Sporting a university ambition

June 23, 2011

The former Harvard University President, Derek Bok, commented in his book Universities in the Marketplace that the creeping commercialisation of higher education that he so disliked began with the development of sports in universities. As is well known, in the United States many universities give special prominence to athletes and sportsmen and women, and some of them are able to enter their chosen institution without necessarily having the required academic qualifications. Organisations such as the University Sports Program exist to help young American athletes find an institution that best suits their sporting abilities and interests.
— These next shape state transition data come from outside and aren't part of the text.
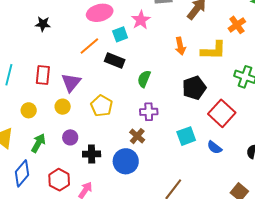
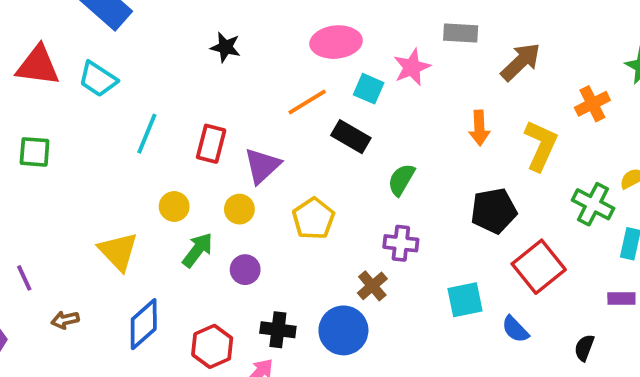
cyan square: (120, 34) -> (369, 89), turned 35
yellow L-shape: (213, 50) -> (541, 145), turned -76
green arrow: (38, 143) -> (198, 250), moved
black cross: (92, 154) -> (278, 330), moved

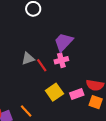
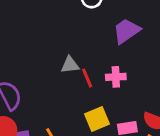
purple trapezoid: (64, 42) -> (127, 31), moved

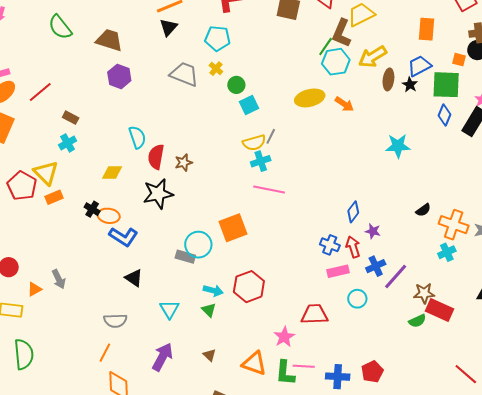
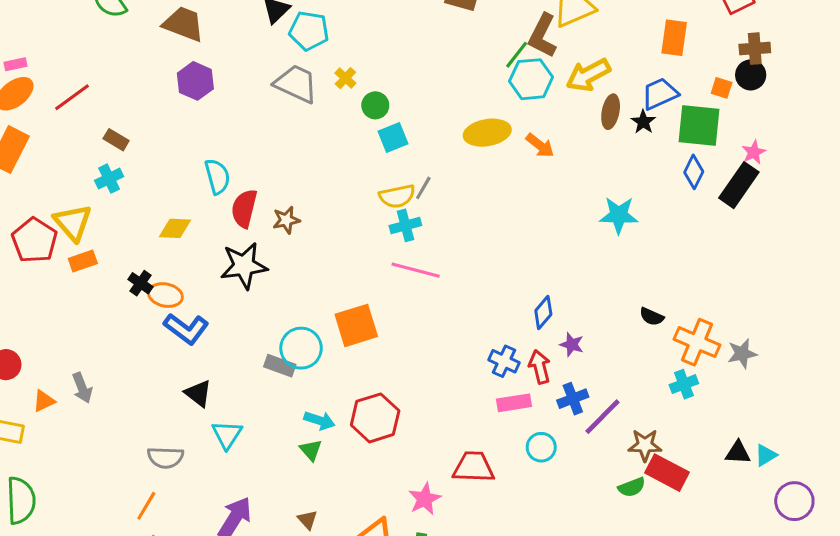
cyan pentagon: (218, 38) -> (309, 31), moved
black semicircle: (423, 210) -> (652, 317), turned 56
cyan triangle: (170, 309) -> (227, 435), moved

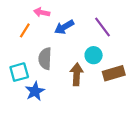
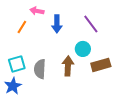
blue arrow: (64, 27) -> (57, 24), turned -60
gray semicircle: (45, 59) -> (40, 69), moved
blue star: (35, 91) -> (13, 86), moved

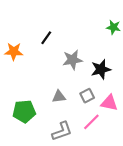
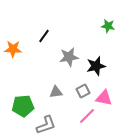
gray L-shape: (62, 131) -> (46, 125), moved

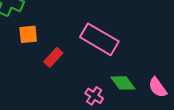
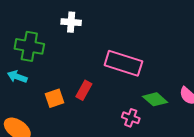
orange square: (28, 34) -> (54, 98), moved

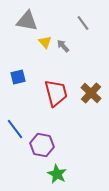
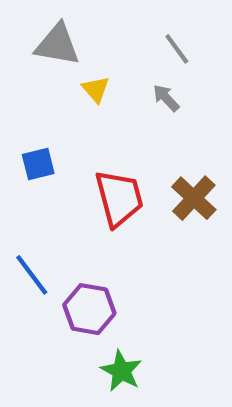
gray arrow: (63, 46) -> (166, 98), moved

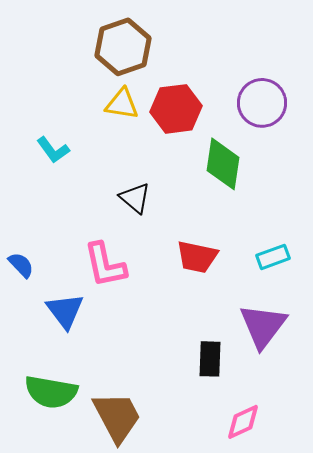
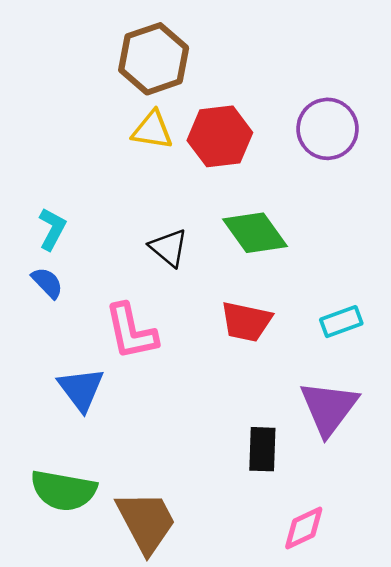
cyan L-shape: (53, 150) -> (52, 229), moved, turned -116
green diamond: (223, 164) -> (255, 233), moved, turned -44
blue semicircle: (21, 265) -> (47, 283), moved

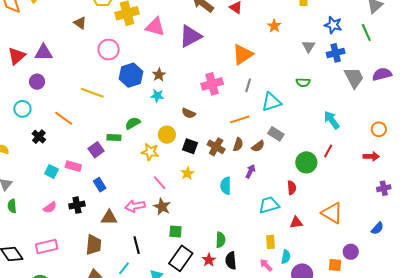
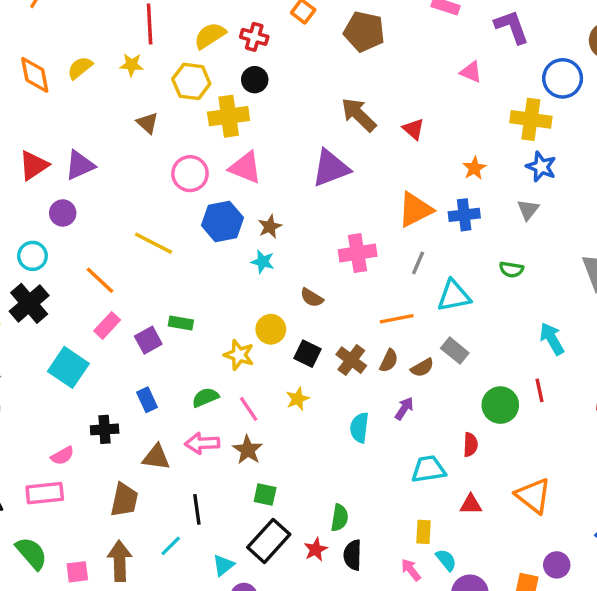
blue star: (333, 25) -> (541, 167), moved
pink triangle: (155, 27) -> (245, 168), moved
purple triangle: (44, 53) -> (80, 165), turned -30
blue cross: (336, 53) -> (464, 215), moved
green semicircle: (133, 123) -> (205, 397), moved
black cross: (39, 137) -> (29, 303), moved, size x1.6
red line: (328, 151) -> (539, 390), turned -48
pink rectangle: (73, 166) -> (107, 325), moved, turned -70
cyan square: (51, 171) -> (68, 367), size x1.6
pink semicircle: (50, 207) -> (62, 456), moved
cyan semicircle: (286, 257) -> (446, 560), turned -56

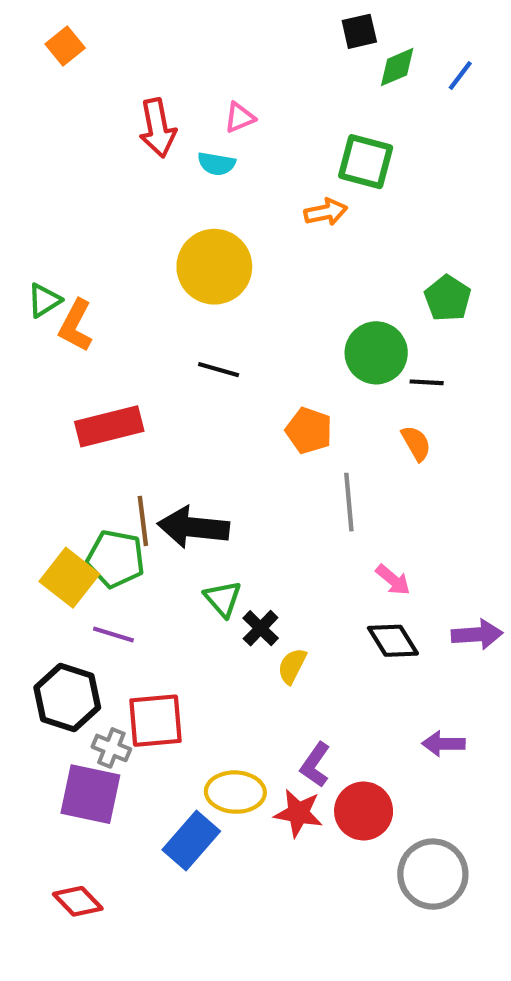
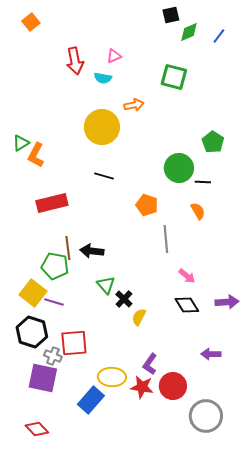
orange arrow: (326, 212) -> (134, 105), moved
black arrow: (193, 527) -> (92, 251), size x0.7
yellow square: (69, 578) -> (33, 293), moved

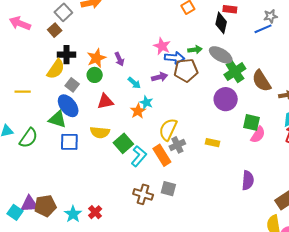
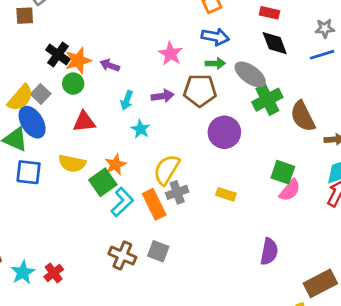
black diamond: (221, 23) -> (275, 43), moved, turned -40
blue line: (263, 29) -> (322, 55), moved
brown square: (55, 30) -> (25, 16), turned 32
black cross: (67, 55) -> (58, 55), moved, turned 30
blue arrow: (174, 58) -> (215, 37), moved
purple arrow: (119, 59) -> (110, 65), turned 128
yellow semicircle: (56, 69) -> (20, 98), moved
cyan arrow: (134, 83) -> (127, 100), turned 64
purple circle: (226, 99) -> (224, 132), moved
orange star: (138, 111) -> (115, 165), moved

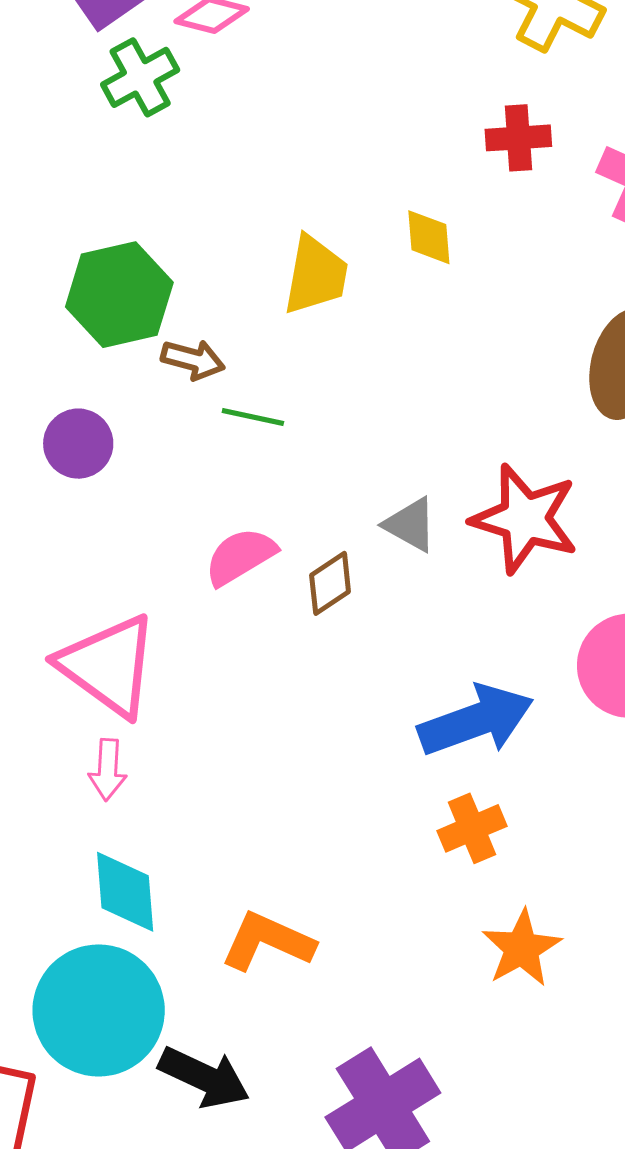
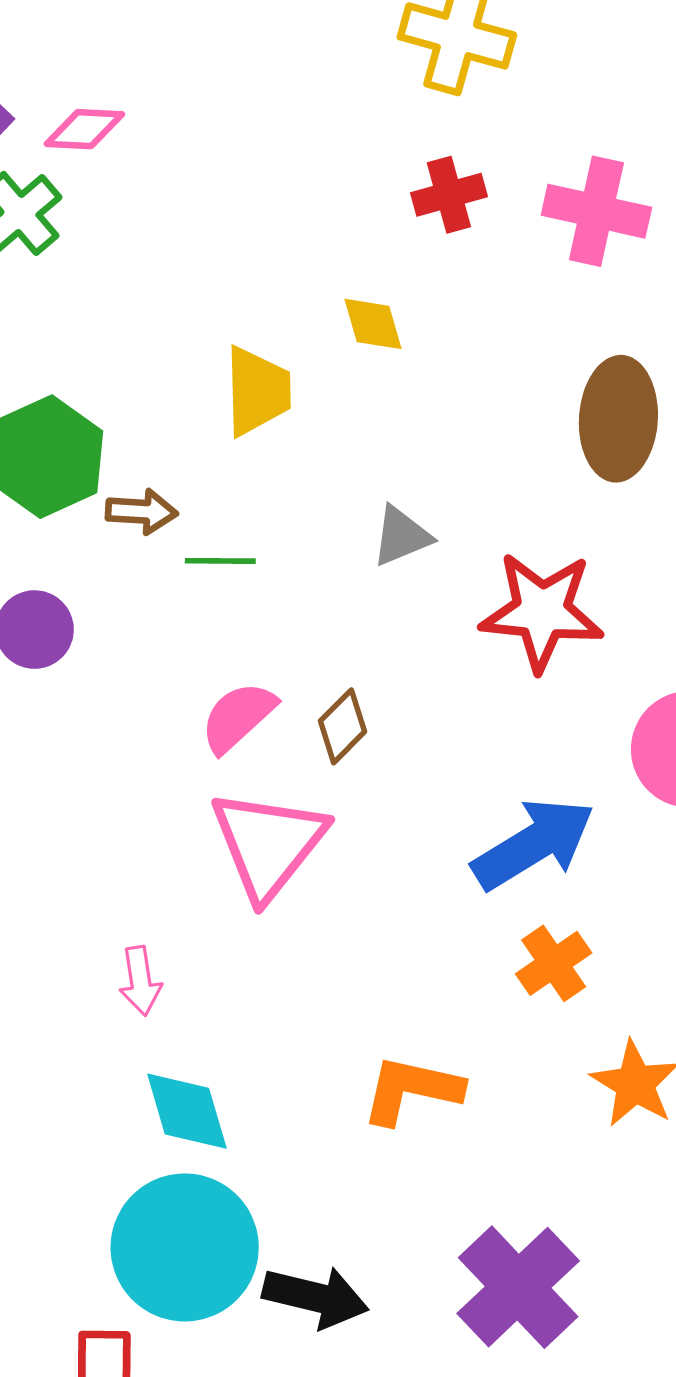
gray triangle: (410, 525) -> (401, 536), moved, turned -40
pink triangle: (108, 665) -> (268, 844), moved, turned 44
orange L-shape: (268, 942) -> (412, 1090), moved

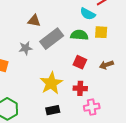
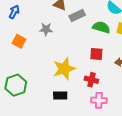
gray rectangle: (52, 39) -> (77, 15), moved, size x0.7
red square: (80, 62) -> (96, 54), turned -32

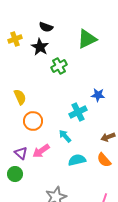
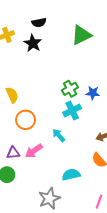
black semicircle: (46, 27) -> (39, 23), turned -32
green cross: (59, 66) -> (70, 89), moved
purple triangle: (21, 153) -> (13, 153), turned -48
cyan semicircle: (77, 160) -> (71, 175), moved

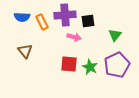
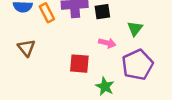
pink arrow: (74, 37) -> (107, 43), moved
green star: (90, 67) -> (105, 86), moved

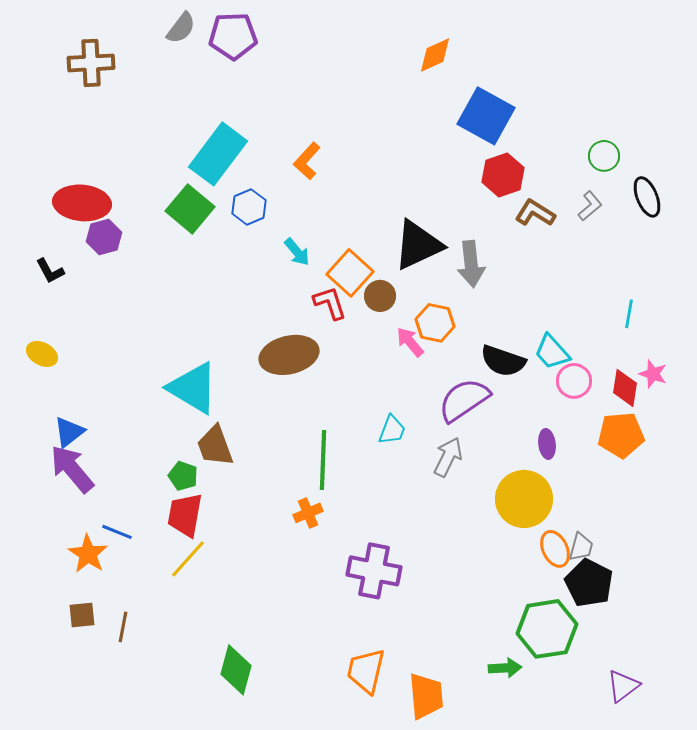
Universities on this side of the Atlantic have now also begun to take a much greater interest in sport, including my own university, Robert Gordon University. In most cases this is underpinned by an academic sports programme, often degree courses in sport science. My last university, DCU, has a Sports Academy which gives special support to young people with exceptional talents in athletics or GAA football (Gaelic football), who are however also expected to perform to a high standards in their academic work. My current university, RGU, runs a sports scholarship programme that helps talented men and women develop their sporting talents while also completing their academic studies. And in passing, I cannot help liking the fact that RGU, too, performs really well in GAA football, connecting my current university with my Irish background. Both universities have been able to support international sportsmen and women – with RGU’s Hannah Miley a 2012 Olympic medal hopeful.

If a country wants to participate at the highest levels in international sporting competitions the universities need to play a key role. Young athletes will need to get some of the best coaching and training just at the time when they are also likely to want to (or need to) participate in higher education. They will also need to achieve academic success to ensure that they have a future beyond the age at which they can compete in their sport. Furthermore, recruiting top class faculty in sports science and developing the necessary physical infrastructure allows universities to introduce important elements in the science curriculum and in health research.

It is true that care needs to be taken that sporting activities are properly integrated into appropriate academic strategies for the university, but where that is done sports can play a very significant role. We probably do not want to go down the road taken in many US institutions, where academic pursuits take second place to sports and where sports coaches can be the institution’s highest earners; but we should recognise the developmental and even academic value of sports and we should support university sporting programmes.